I was at the range a while ago fooling around on the putting green. I like to try different things out there to see what happens.
In the 2015 British Open, Irish amateur Paul Dunne*, co-leader after three rounds, had this putting grip where both hands were side-by-side.
I thought I’d try that, but I couldn’t make it work. Dunne’s putter had a thick grip, and mine didn’t. There wasn‘t enough of the putter grip in my fingers to hold the club the way he did. But I didn’t want to give up, so I tried an interlocking grip with my left forefinger between my right middle and ring fingers.
That didn’t work. I still didn’t have control of the grip. There’s one more finger to go, I thought, so I put my left index finger between my right index and middle fingers. Bingo.
That brought my hands neatly together and put the grip in my fingers the way I was looking for. I call it the Forefinger Interlock grip. (You heard it here first.)
Notice in the second photo how close together my thumbs are. The left thumb nestles into the pocket of my right palm, and the pad under my right thumb fits right on top of my left thumb. The effect is that you hold the putter entirely in your left hand. The right hand provides stability.
Both thumbs point directly down the shaft.
Notice also how square my hands are. I don’t try to do this, it’s just what happens when I take this grip. That’s where my hands end up.
One of the problems with a standard putting grip, where one hand is lower on the shaft than the other, is that you have two hands that you have to keep working together so one hand, usually the right, doesn’t run off and do its own thing.
That problem disappears with the Forefinger Interlock, because all you have down there is one clump of hands — one thing moving the club, not two. In this way the putter face does not twist out of square. You get a swinging stroke, not a hitting stroke. Your hands are taken out of the stroke entirely.
Results? I’m putting just as well on average days as I did on good days.

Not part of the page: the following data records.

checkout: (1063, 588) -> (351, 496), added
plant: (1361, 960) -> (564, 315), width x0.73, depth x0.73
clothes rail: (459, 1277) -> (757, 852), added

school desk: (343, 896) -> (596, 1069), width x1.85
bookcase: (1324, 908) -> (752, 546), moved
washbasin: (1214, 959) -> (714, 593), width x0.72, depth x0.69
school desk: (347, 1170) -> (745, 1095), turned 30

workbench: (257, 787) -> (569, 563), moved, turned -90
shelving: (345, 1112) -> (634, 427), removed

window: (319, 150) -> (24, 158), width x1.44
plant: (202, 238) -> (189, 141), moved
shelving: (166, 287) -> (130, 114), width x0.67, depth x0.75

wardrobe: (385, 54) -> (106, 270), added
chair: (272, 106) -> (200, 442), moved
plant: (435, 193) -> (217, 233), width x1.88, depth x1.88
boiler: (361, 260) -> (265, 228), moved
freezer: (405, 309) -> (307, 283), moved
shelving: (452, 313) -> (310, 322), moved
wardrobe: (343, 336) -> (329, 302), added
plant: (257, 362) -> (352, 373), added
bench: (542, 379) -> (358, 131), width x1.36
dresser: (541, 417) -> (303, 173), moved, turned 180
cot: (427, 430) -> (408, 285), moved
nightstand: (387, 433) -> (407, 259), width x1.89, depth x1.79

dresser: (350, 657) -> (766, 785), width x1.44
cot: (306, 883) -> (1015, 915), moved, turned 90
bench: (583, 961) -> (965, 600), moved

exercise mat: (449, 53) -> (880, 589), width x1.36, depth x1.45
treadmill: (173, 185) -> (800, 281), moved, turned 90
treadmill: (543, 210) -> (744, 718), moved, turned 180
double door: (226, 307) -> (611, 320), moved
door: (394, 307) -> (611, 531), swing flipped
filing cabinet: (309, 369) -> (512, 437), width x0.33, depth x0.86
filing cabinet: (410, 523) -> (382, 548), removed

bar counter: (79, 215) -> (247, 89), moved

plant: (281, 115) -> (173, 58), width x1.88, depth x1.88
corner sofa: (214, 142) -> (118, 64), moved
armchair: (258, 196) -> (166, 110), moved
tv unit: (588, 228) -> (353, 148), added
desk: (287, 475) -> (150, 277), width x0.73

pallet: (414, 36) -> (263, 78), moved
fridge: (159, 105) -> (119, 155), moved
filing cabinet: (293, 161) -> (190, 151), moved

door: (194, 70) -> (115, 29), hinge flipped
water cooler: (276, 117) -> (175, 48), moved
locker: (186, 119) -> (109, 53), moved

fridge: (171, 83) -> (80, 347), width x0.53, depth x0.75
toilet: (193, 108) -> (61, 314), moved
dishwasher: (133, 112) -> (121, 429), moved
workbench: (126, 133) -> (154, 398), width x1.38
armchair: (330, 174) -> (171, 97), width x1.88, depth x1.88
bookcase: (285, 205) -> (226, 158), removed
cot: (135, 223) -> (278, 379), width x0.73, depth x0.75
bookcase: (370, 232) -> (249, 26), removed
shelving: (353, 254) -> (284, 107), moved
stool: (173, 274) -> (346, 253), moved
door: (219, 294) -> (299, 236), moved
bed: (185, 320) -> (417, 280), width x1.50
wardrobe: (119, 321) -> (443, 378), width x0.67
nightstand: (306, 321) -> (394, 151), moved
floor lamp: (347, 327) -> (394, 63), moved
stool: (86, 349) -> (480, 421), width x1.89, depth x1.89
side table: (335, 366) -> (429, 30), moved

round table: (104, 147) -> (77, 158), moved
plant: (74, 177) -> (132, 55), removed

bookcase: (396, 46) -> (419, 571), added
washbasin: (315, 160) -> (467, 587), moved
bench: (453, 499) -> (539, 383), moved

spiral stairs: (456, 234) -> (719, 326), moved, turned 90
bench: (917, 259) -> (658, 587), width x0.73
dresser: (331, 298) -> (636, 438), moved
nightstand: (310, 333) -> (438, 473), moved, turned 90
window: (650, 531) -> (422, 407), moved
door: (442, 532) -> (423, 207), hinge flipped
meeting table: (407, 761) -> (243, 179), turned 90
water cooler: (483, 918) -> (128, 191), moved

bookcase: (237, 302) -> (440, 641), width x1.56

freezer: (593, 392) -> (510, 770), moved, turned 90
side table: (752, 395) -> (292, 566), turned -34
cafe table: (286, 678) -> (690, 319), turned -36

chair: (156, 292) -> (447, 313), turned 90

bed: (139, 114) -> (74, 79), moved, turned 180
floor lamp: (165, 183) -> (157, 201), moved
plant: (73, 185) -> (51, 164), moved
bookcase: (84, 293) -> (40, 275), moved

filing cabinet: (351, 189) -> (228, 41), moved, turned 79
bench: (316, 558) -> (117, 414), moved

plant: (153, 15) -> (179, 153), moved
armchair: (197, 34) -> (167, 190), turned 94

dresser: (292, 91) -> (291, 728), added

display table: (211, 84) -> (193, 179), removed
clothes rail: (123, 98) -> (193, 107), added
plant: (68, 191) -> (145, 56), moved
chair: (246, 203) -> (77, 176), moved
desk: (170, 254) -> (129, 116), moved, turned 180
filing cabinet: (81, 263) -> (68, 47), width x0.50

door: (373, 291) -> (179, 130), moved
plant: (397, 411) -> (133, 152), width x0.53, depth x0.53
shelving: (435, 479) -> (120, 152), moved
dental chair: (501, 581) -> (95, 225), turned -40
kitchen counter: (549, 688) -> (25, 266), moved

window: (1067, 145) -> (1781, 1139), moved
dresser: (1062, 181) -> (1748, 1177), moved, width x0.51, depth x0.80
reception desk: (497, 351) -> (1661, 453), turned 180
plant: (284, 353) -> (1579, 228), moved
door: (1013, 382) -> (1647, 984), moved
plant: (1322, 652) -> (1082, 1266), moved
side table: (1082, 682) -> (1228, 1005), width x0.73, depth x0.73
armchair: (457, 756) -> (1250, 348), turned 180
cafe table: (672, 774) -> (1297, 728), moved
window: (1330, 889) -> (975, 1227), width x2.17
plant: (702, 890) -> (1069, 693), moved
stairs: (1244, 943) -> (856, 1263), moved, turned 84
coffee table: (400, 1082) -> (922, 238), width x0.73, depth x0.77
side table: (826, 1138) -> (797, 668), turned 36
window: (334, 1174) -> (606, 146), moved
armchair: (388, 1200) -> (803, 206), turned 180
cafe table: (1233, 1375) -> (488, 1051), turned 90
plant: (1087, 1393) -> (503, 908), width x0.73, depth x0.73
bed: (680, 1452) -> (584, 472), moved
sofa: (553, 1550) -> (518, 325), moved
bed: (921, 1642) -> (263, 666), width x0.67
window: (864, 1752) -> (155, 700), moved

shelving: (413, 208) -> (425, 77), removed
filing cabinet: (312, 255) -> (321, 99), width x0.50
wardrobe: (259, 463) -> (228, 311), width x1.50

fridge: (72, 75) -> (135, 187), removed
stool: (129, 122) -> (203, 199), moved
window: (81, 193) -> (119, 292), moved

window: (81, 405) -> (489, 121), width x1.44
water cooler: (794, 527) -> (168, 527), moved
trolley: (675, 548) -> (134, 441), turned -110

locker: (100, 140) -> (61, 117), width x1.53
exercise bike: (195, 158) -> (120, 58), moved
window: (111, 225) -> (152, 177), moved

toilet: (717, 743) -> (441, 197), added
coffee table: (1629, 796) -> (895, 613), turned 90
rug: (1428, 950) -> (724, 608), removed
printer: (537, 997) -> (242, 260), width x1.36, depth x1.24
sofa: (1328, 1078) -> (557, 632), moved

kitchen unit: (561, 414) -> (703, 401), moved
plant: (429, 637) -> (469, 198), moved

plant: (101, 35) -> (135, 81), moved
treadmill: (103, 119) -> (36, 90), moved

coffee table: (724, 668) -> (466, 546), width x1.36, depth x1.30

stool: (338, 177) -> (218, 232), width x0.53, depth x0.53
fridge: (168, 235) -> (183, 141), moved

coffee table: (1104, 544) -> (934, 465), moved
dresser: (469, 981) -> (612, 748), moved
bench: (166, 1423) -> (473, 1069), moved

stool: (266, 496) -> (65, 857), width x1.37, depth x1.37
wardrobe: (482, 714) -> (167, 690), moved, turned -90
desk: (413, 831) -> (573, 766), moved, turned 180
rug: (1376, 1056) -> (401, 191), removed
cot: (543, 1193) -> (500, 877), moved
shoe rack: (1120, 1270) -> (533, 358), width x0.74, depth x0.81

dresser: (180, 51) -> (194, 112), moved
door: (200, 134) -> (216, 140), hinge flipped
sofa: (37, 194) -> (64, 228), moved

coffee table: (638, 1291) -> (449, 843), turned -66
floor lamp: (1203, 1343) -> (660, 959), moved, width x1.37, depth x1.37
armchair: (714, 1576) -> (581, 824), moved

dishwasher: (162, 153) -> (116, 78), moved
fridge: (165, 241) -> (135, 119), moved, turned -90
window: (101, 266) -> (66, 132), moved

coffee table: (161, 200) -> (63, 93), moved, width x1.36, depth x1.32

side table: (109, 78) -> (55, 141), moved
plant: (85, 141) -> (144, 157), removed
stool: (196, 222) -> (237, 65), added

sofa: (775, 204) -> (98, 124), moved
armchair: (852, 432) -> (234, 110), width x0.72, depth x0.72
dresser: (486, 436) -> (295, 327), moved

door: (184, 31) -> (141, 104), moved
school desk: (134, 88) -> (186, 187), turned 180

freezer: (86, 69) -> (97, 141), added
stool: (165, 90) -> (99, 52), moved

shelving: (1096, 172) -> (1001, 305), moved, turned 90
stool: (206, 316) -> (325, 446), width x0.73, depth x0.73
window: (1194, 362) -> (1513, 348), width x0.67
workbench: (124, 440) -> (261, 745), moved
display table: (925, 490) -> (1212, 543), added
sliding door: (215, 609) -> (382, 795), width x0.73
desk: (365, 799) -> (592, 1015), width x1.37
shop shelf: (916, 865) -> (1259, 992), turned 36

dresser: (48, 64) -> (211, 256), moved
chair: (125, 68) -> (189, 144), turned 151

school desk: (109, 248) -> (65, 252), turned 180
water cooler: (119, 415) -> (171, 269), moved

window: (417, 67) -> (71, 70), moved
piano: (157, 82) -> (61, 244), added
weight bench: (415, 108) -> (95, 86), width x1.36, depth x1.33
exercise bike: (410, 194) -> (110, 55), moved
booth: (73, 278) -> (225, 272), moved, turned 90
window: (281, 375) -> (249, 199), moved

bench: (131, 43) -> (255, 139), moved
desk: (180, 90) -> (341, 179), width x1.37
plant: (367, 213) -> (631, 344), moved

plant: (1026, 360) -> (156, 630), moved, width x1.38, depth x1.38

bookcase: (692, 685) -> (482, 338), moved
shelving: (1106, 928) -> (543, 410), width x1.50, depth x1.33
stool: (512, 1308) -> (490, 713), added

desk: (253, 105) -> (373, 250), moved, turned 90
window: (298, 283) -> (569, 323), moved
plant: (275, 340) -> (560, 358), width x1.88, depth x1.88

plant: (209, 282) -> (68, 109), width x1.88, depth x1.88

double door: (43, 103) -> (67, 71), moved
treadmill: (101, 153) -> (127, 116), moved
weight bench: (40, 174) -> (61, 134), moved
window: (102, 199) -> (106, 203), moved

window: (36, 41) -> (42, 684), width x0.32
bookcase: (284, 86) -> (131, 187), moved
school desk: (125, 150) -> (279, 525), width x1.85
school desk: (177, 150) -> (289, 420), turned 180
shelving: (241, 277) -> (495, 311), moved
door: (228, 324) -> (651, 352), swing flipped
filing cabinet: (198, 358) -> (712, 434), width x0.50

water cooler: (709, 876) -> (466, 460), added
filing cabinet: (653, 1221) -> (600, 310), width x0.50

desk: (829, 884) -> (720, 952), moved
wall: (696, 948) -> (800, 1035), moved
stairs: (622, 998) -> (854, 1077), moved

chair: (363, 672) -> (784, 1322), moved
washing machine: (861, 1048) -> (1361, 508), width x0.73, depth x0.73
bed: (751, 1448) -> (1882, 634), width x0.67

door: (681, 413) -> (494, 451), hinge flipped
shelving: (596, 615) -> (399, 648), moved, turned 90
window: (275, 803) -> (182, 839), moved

Because my hands are not involved in the stroke, I’m more relaxed mentally. That gives me more confidence, which leads to better putting.
So. Is the Forefinger Interlock the grip of the future? The grip that will take five strokes off your score? The grip that will take the Tour by storm? Maybe.
But it is definitely something for you to try. Can’t hurt, and it might help. A lot.
* Dunne collapsed in the fourth round, shooting a 78 and finishing in a tie for 30th place. He turned pro later that year, and in 2017 won the British Masters by three strokes over Rory McIlroy.